Actually "ordering" only makes sense on the outermost query -- if you order in a subquery, the outer query is permitted to scramble the results at will, so the subquery ordering does essentially nothing.
It looks like you just want to get the minimum last_updated that is greater than pst.last_updated -- its easier when you look at it as the minimum (an aggregate), rather than a first row (which brings about other problems, like what if there are two rows tied for next_response?)
Give this a shot. Fair warning, been a few years since I've had Oracle in front of me, and I'm not used to the subquery-as-a-column syntax; if this blows up I'll make a version with it in the from clause.
select
ps.id, ps.created_date, pst.last_updated, pst.from_state, pst.to_state,
( select min(last_updated)
from mwcrm.process_state_transition subpst
where subpst.last_updated > pst.last_updated
and subpst.process_state = ps.id) as next_response
from <the rest>
I've experienced this myself and you have to use ROW_NUMBER(), and an extra level of subquery, instead of rownum...
Just showing the new subquery, something like...
(
SELECT
last_updated
FROM
(
select
last_updated,
ROW_NUMBER() OVER (ORDER BY last_updated ASC) row_id
from
mwcrm.process_state_transition subpst
where
subpst.last_updated > pst.last_updated
and subpst.process_state = ps.id
)
as ordered_results
WHERE
row_id = 1
)
as next_response
An alternative would be to use MIN instead...
(
select
MIN(last_updated)
from
mwcrm.process_state_transition subpst
where
subpst.last_updated > pst.last_updated
and subpst.process_state = ps.id
)
as next_response
The confirmed answer is plain wrong.
Consider a subquery that generates a unique row index number.
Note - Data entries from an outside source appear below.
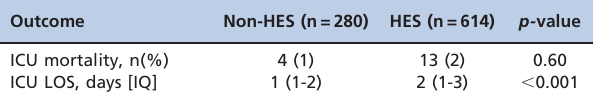
Additional Table 6 - Outcomes in the standard univariate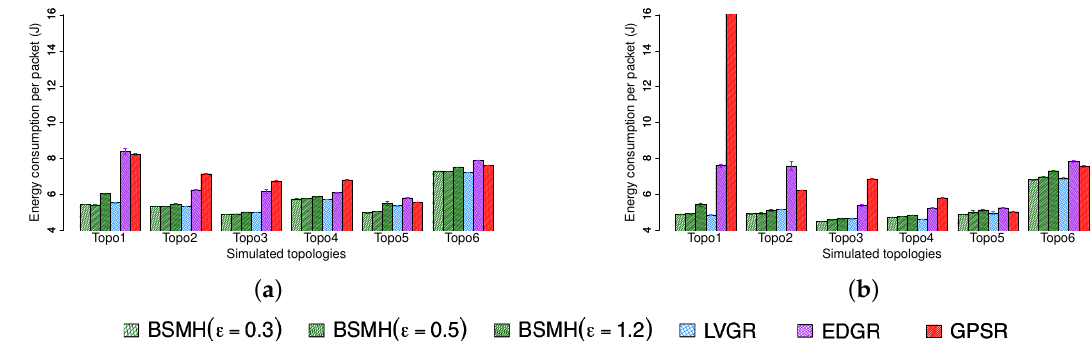
Figure 16. Average energy consumption per packet. ( a ) 1-n communication. ( b ) n-n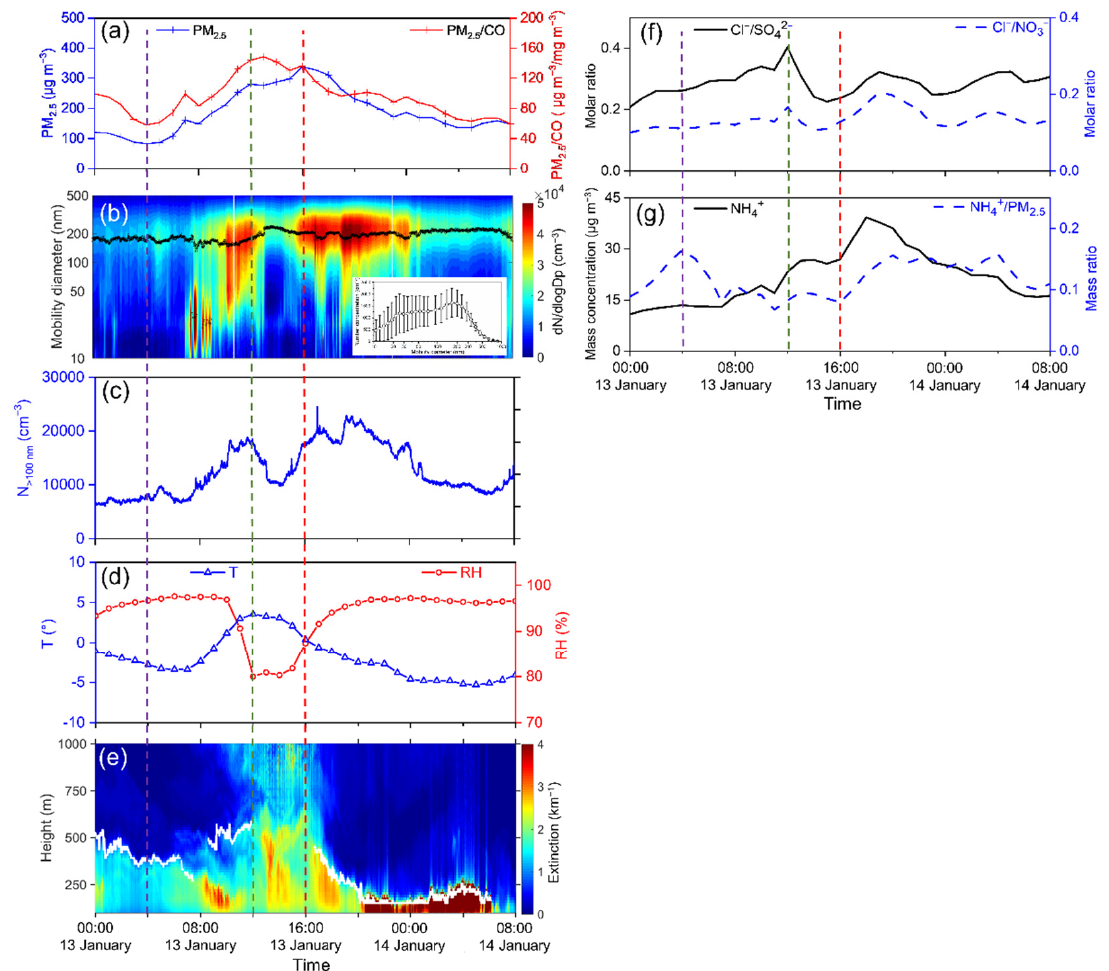
Figure 5. Temporal variations in different variables on 13–14 January 2019 in Qingdao, China: ( a ) time series of hourly average mass concentrations of PM 2.5 and PM 2.5 /CO ratios in µg m –3 /mg m –3 ; ( b ) contour plot of particle number concentration (dN/dlogDp), and particle size distribution during 4:00–12:00 on 13 January, black line represents GMMD of accumulation mode; ( c ) time series of N >100 nm ; ( d ) time series of T and RH; ( e ) planetary boundary layer height (white line) and extinction of aerosols based on the radar signal; ( f ) time series of molar ratios of SO 42– /Cl – and NO 3– /Cl – ; and ( g ) time series of NH 4+ concentrations in PM 2.5 and ratios of mass NH 4+ /PM 2.5 .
For example ROWNUM in Oracle.
You need the subquery to create the unique record number for paging purposes (see below).
Consider the following example query:
SELECT T0.*, T1.* FROM T0 LEFT JOIN T1 ON T0.Id = T1.Id
JOIN
(
SELECT DISTINCT T0.*, ROWNUM FROM T0 LEFT JOIN T1 ON T0.Id = T1.Id
WHERE (filter...)
)
WHERE (filter...) AND (ROWNUM > 10 AND ROWNUM < 20)
ORDER BY T1.Name DESC
The inner query is the exact same query but DISTINCT on T0.
You can't put the ROWNUM on the outer query since the LEFT JOIN(s) could generate many more results.
If you could order the inner query (T1.Name DESC) the generated ROWNUM in the inner query would match.
Since you cannot use an ORDER BY in the subquery the numbers wont match and will be useless.
Thank god for ROW_NUMBER OVER (ORDER BY ...) which fixes this issue.
Although not supported by all DB engines.
One of the two methods, LIMIT (does not require ORDER) and the ROW_NUMBER() OVER will cover most DB engines.
But still if you don't have one of these options, for example the ROWNUM is your only option then a ORDER BY on the subquery is a must!